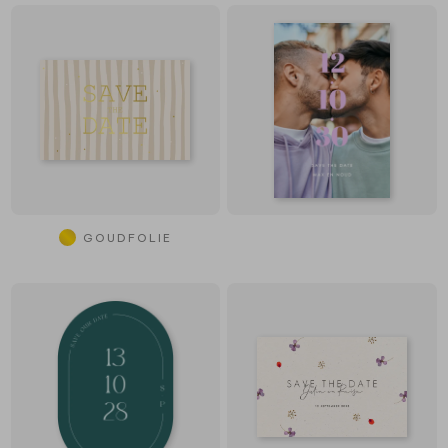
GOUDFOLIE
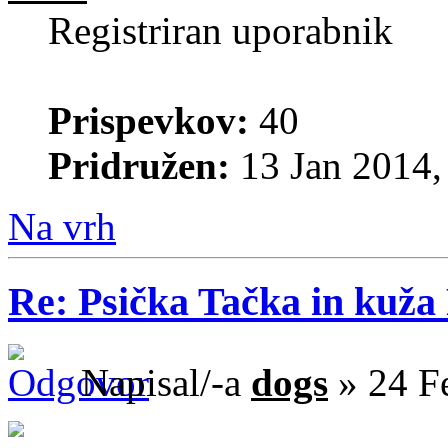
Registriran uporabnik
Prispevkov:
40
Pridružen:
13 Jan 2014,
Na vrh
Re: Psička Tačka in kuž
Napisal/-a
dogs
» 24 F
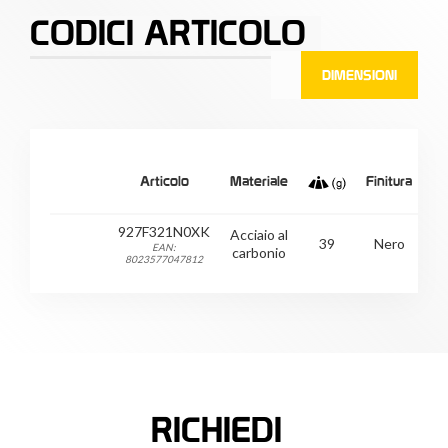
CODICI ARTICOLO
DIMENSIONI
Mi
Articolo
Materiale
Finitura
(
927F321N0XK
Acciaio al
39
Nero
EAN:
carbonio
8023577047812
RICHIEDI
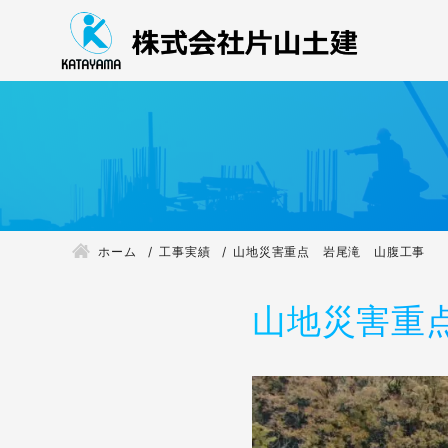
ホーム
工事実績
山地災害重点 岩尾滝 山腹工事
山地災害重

────────────────

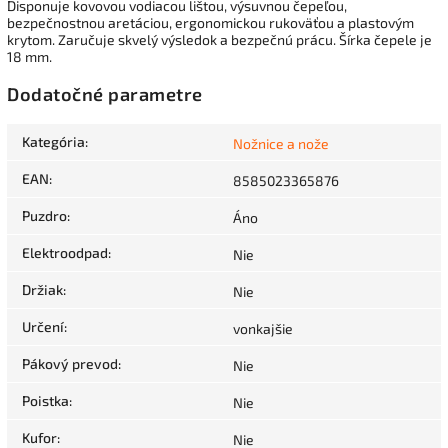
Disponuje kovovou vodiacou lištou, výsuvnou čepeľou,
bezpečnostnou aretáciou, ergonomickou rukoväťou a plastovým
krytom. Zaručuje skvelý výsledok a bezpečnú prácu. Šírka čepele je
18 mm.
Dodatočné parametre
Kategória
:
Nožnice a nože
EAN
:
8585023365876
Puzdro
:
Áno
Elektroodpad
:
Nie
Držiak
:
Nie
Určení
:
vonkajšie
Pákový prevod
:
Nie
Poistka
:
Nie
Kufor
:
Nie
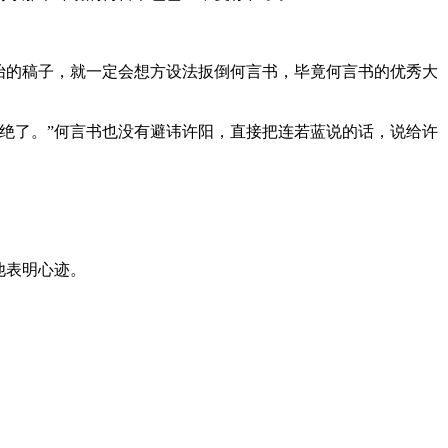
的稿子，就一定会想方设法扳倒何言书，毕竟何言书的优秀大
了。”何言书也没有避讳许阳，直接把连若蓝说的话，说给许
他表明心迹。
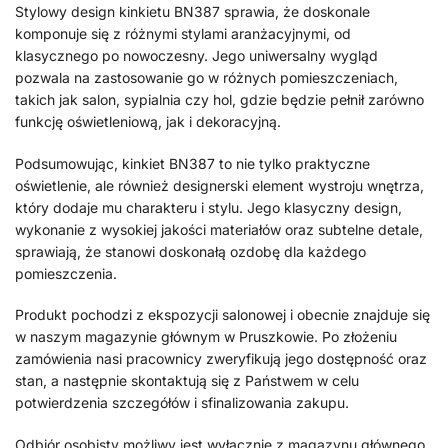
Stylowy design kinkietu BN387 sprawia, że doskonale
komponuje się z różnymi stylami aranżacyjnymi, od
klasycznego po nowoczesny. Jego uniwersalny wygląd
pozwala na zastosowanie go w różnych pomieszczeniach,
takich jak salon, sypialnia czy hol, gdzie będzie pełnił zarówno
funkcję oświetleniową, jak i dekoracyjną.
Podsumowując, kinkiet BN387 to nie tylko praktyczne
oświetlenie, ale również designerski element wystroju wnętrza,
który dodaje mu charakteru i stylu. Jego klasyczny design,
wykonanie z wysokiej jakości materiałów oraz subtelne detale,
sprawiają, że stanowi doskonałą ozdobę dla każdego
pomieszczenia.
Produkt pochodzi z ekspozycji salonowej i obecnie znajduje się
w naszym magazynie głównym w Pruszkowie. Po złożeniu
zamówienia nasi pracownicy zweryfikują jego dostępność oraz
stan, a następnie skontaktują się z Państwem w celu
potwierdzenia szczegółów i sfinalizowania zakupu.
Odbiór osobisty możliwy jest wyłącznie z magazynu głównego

────────────────

WHAT IS EXPECTED: Rewrite the part that opens with the line containing "Stylowy design kinkietu" and closes with the line containing "Odbiór osobisty możliwy", substituting "BN390" for each "BN387" and keeping every other word unchanged.

EXPECTED ANSWER:
Stylowy design kinkietu BN390 sprawia, że doskonale
komponuje się z różnymi stylami aranżacyjnymi, od
klasycznego po nowoczesny. Jego uniwersalny wygląd
pozwala na zastosowanie go w różnych pomieszczeniach,
takich jak salon, sypialnia czy hol, gdzie będzie pełnił zarówno
funkcję oświetleniową, jak i dekoracyjną.
Podsumowując, kinkiet BN390 to nie tylko praktyczne
oświetlenie, ale również designerski element wystroju wnętrza,
który dodaje mu charakteru i stylu. Jego klasyczny design,
wykonanie z wysokiej jakości materiałów oraz subtelne detale,
sprawiają, że stanowi doskonałą ozdobę dla każdego
pomieszczenia.
Produkt pochodzi z ekspozycji salonowej i obecnie znajduje się
w naszym magazynie głównym w Pruszkowie. Po złożeniu
zamówienia nasi pracownicy zweryfikują jego dostępność oraz
stan, a następnie skontaktują się z Państwem w celu
potwierdzenia szczegółów i sfinalizowania zakupu.
Odbiór osobisty możliwy jest wyłącznie z magazynu głównego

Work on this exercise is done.